By Jim Angell, Cowboy State Daily
A group of Platte County Detention Center inmates is suing the jail, the county, and its commissioners, claiming some of their confidential mail was opened in violation of their constitutional rights.
The inmates are seeking more than $2 million in damages for the jail’s adoption of a policy under which they said mail to and from them from various courts was opened and scanned into a computer system.
“The plaintiffs have a constitutional right to communicate with the court freely and unobstructed,” said the lawsuit filed in U.S. District court on Friday. “Defendants’ conduct of inspecting and reading both incoming and outgoing court mail outside of plaintiffs’ presence creates a chilling effect and is a violation of plaintiffs’ rights.”
The lawsuit was originally filed in state district court by David Jackson-Mackay, Arthur Penrod, Tyler McCurdy, Austin Anderson and Preston Wisenbaker, all identified as inmates at the jail when the policy was adopted.
According to the lawsuit, until mid-February, mail to and from inmates from local, state, tribal and federal courts was treated as “legal mail” and given to inmates without being opened.
After Feb. 23, however, the policy was changed and mail from courts was opened and scanned into the computer system.
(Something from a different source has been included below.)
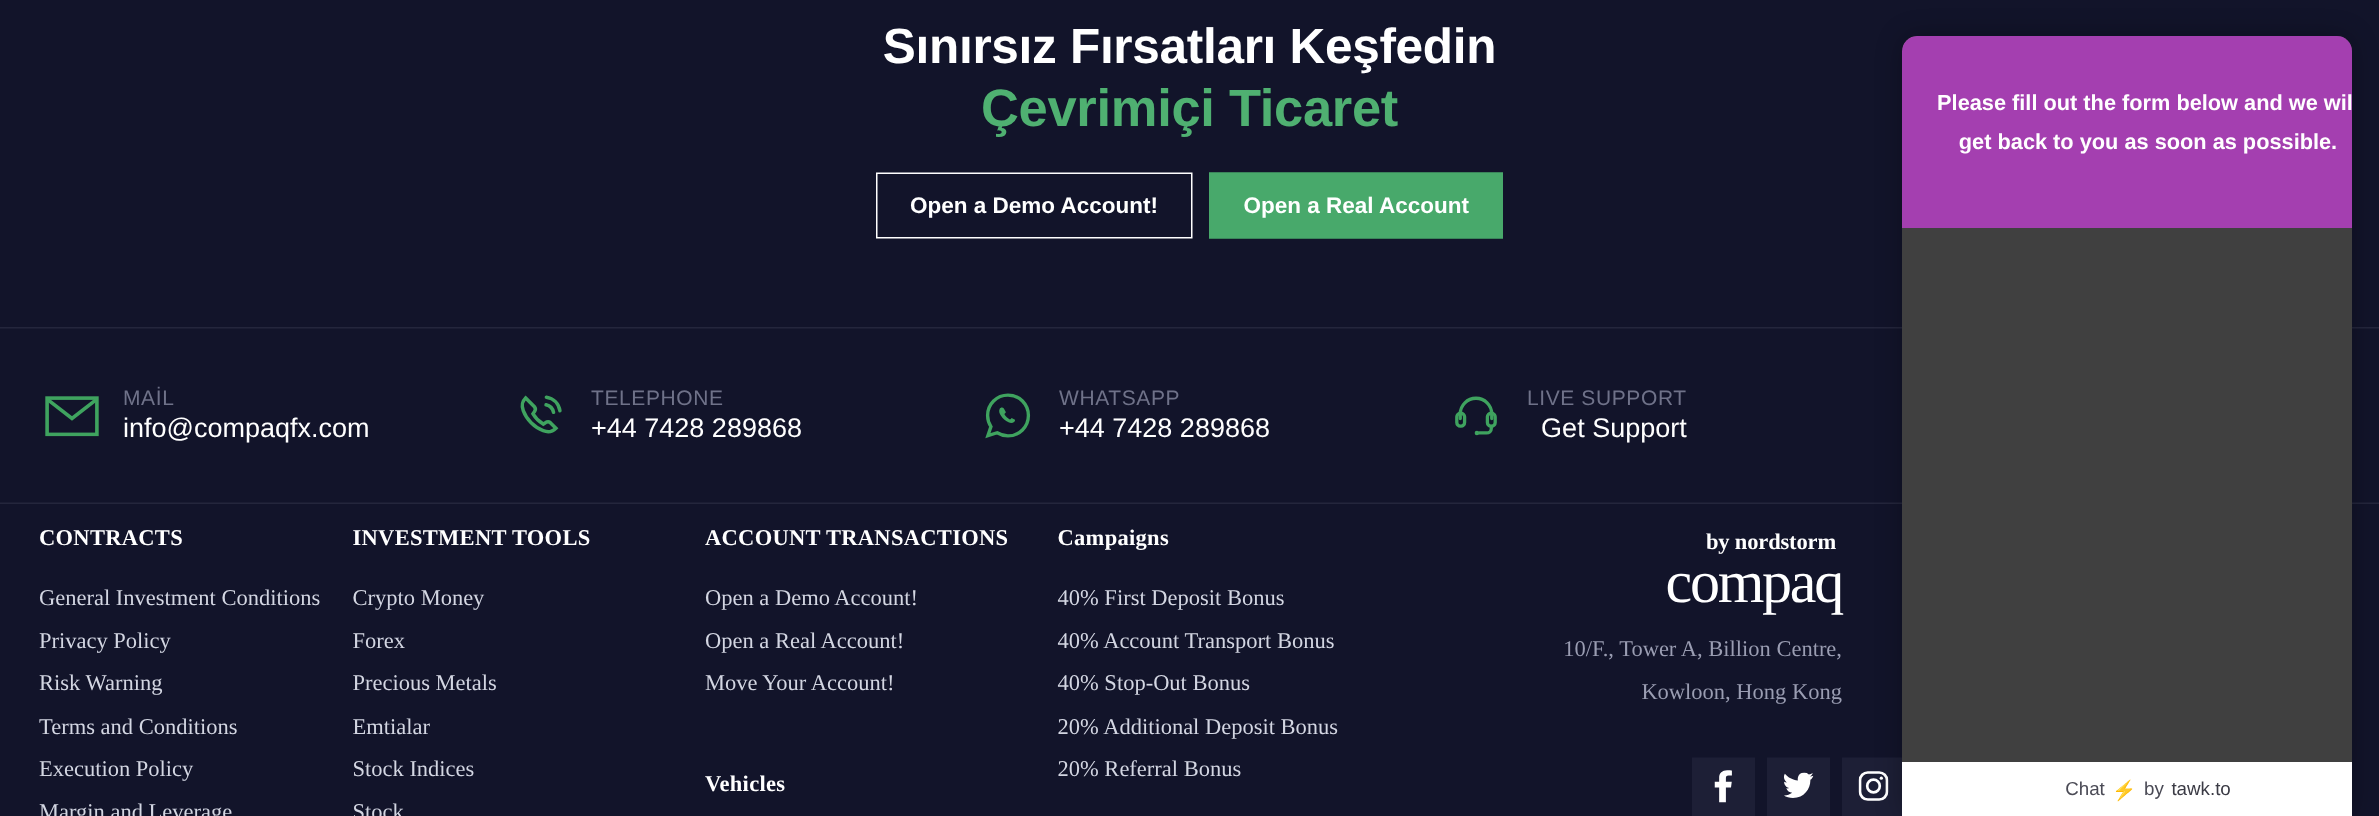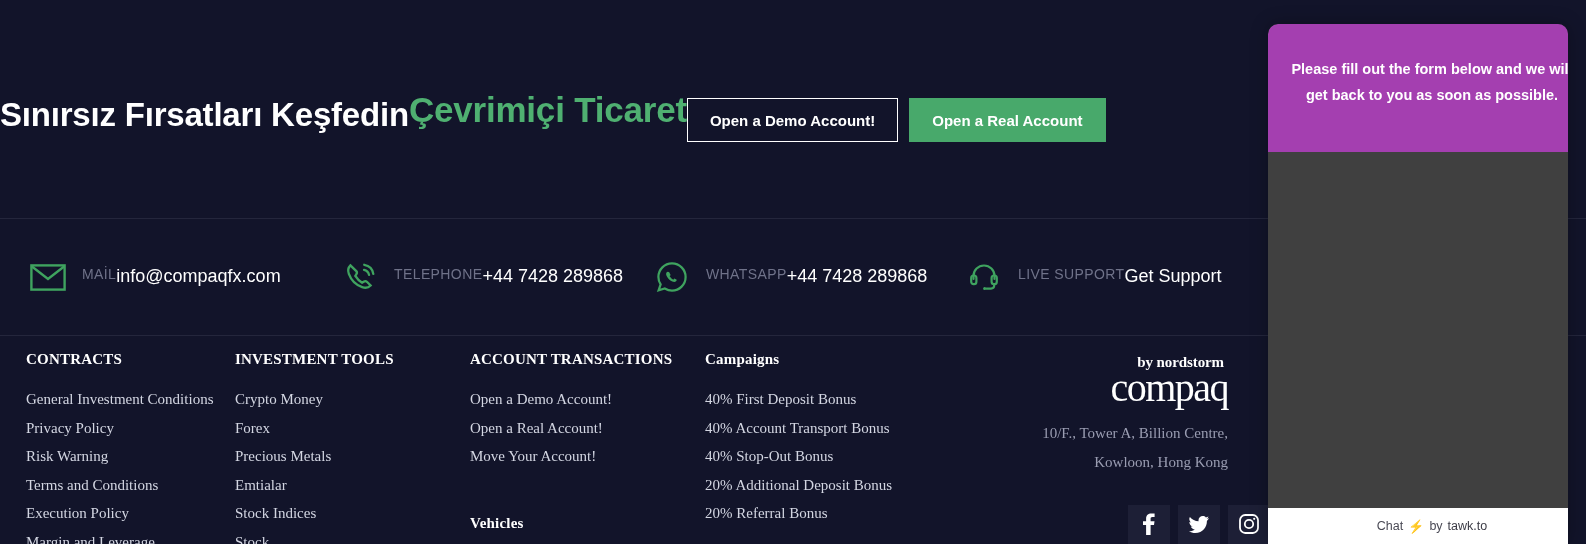"Sınırsız Fırsatları Keşfedin" .hero { flex-direction: row -> column }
The mail includes pleadings, worksheets and related documents, the lawsuit said.
The lawsuit said the inmates were told that the detention center would no longer consider mail to and from courts “legal mail” and would handle the mail as it did any other piece of mail.
The policy violates the inmates constitutionally guaranteed rights to Freedom of Speech, to protection as criminal defendants and to equal protection of the law.
The lawsuit names as defendants Platte County Sheriff Clyde Harris, two Platte County Detention Center officers, Platte County itself, its commissioners, sheriff’s department and detention center and asks for damages of $300,000 from each.